Tuesday, October 1, 2013

Jeffrey’s sister was always hungry, stinking of urine yet teacher claims there was no reason to suspect neglect

Kindergarten teacher Odette Revoredo leaves 900 Bay Street after testifying in the
Jeffrey Baldwin case in Toronto. Revoredo taught Jeffrey Baldwin's older sister.
The Ontario coroner’s jurors who are now examining the death of Jeffrey Baldwin already know it was probably going to school — a couple of terms of kindergarten — that saved his sister’s life.

The little girl was six. Jeffrey was five. Pictures show once, they were as cute as any and all kids are, but the grandparents who had legal custody — Elva Bottineau and Norman Kidman, now in prison — inexplicably loathed them.

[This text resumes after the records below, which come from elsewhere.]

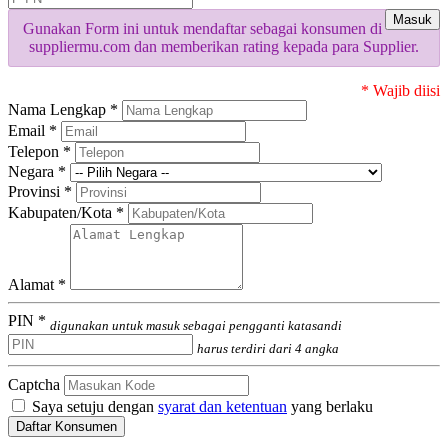
Masuk
Gunakan Form ini untuk mendaftar sebagai konsumen di
suppliermu.com dan memberikan rating kepada para Supplier.
* Wajib diisi
Nama Lengkap *
Email *
Telepon *
Negara *
Provinsi *
Kabupaten/Kota *
Alamat *
PIN *
digunakan untuk masuk sebagai pengganti katasandi
harus terdiri dari 4 angka
Captcha
Saya setuju dengan
syarat dan ketentuan
yang berlaku
Daftar Konsumen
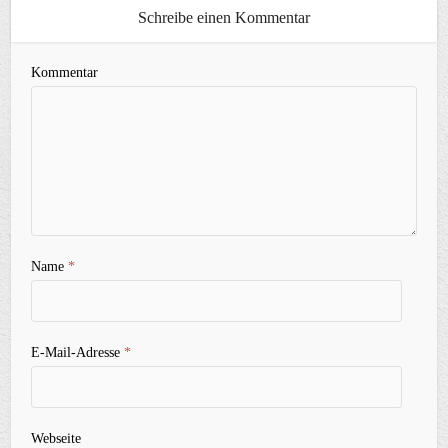
Schreibe einen Kommentar
Kommentar
Name
*
E-Mail-Adresse
*
Webseite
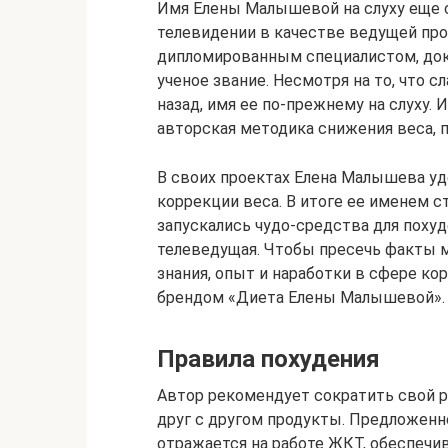
Имя Елены Малышевой на слуху еще с
телевидении в качестве ведущей про
дипломированным специалистом, док
ученое звание. Несмотря на то, что 
назад, имя ее по-прежнему на слуху.
авторская методика снижения веса, п
В своих проектах Елена Малышева уд
коррекции веса. В итоге ее именем с
запускались чудо-средства для поху
телеведущая. Чтобы пресечь факты 
знания, опыт и наработки в сфере к
брендом «Диета Елены Малышевой».
Правила похудения­
Автор рекомендует сократить свой р
друг с другом продукты. Предложенн
отражается на работе ЖКТ, обеспечи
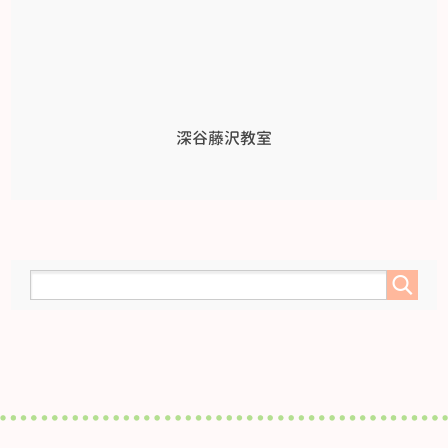
深谷藤沢教室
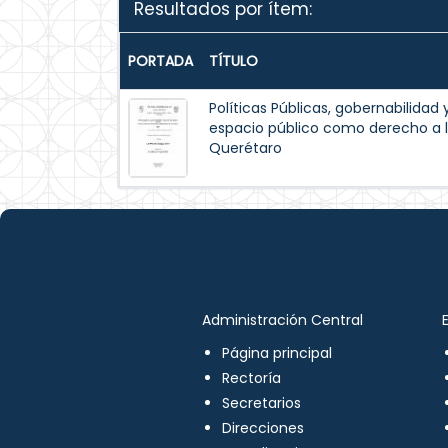
Resultados por ítem:
PORTADA
TÍTULO
Políticas Públicas, gobernabilidad 
espacio público como derecho a l
Querétaro
Administración Central
Página principal
Rectoría
Secretarios
Direcciones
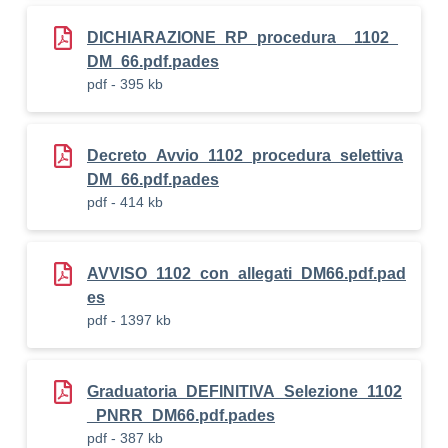
DICHIARAZIONE_RP_procedura__1102_
DM_66.pdf.pades
pdf - 395 kb
Decreto_Avvio_1102_procedura_selettiva
DM_66.pdf.pades
pdf - 414 kb
AVVISO_1102_con_allegati_DM66.pdf.pad
es
pdf - 1397 kb
Graduatoria_DEFINITIVA_Selezione_1102
_PNRR_DM66.pdf.pades
pdf - 387 kb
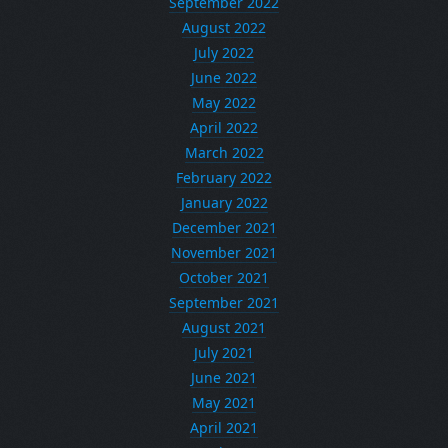
September 2022
August 2022
July 2022
June 2022
May 2022
April 2022
March 2022
February 2022
January 2022
December 2021
November 2021
October 2021
September 2021
August 2021
July 2021
June 2021
May 2021
April 2021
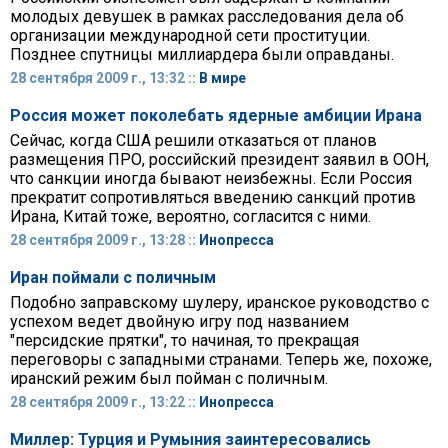
молодых девушек в рамках расследования дела об
организации международной сети проституции.
Позднее спутницы миллиардера были оправданы.
28 сентября 2009 г., 13:32 ::
В мире
Россия может поколебать ядерные амбиции Ирана
Сейчас, когда США решили отказаться от планов
размещения ПРО, российский президент заявил в ООН,
что санкции иногда бывают неизбежны. Если Россия
прекратит сопротивляться введению санкций против
Ирана, Китай тоже, вероятно, согласится с ними.
28 сентября 2009 г., 13:28 ::
Инопресса
Иран поймали с поличным
Подобно заправскому шулеру, иранское руководство с
успехом ведет двойную игру под названием
"персидские прятки", то начиная, то прекращая
переговоры с западными странами. Теперь же, похоже,
иранский режим был пойман с поличным.
28 сентября 2009 г., 13:22 ::
Инопресса
Миллер: Турция и Румыния заинтересовались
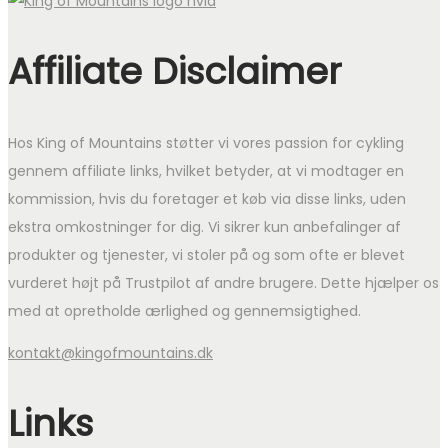
Affiliate Disclaimer
Hos King of Mountains støtter vi vores passion for cykling
gennem affiliate links, hvilket betyder, at vi modtager en
kommission, hvis du foretager et køb via disse links, uden
ekstra omkostninger for dig. Vi sikrer kun anbefalinger af
produkter og tjenester, vi stoler på og som ofte er blevet
vurderet højt på Trustpilot af andre brugere. Dette hjælper os
med at opretholde ærlighed og gennemsigtighed.
kontakt@kingofmountains.dk
Links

Bottineau and Kidman kept the two children apart from their siblings in an unheated, locked bedroom and forced them to spend hours in their own waste, without access to bathroom or potty; they starved them; they punished them with inventive cruelty, such as making them stand naked for hours in the bathtub.

Yet for no reason the jurors have heard, the grandparents let the little girl start half-day kindergarten in January of 2002. She went until June and came back in the fall.

(Neither the names of Jeffrey’s siblings nor the Toronto District School Board elementary school they all attended can be used.)

The snacks the little girl got there, pediatric nutritionist Dr. Stanley Zlotkin already has testified, may have spared her. The few hundred extra calories in a carton of milk or juice likely made all the difference.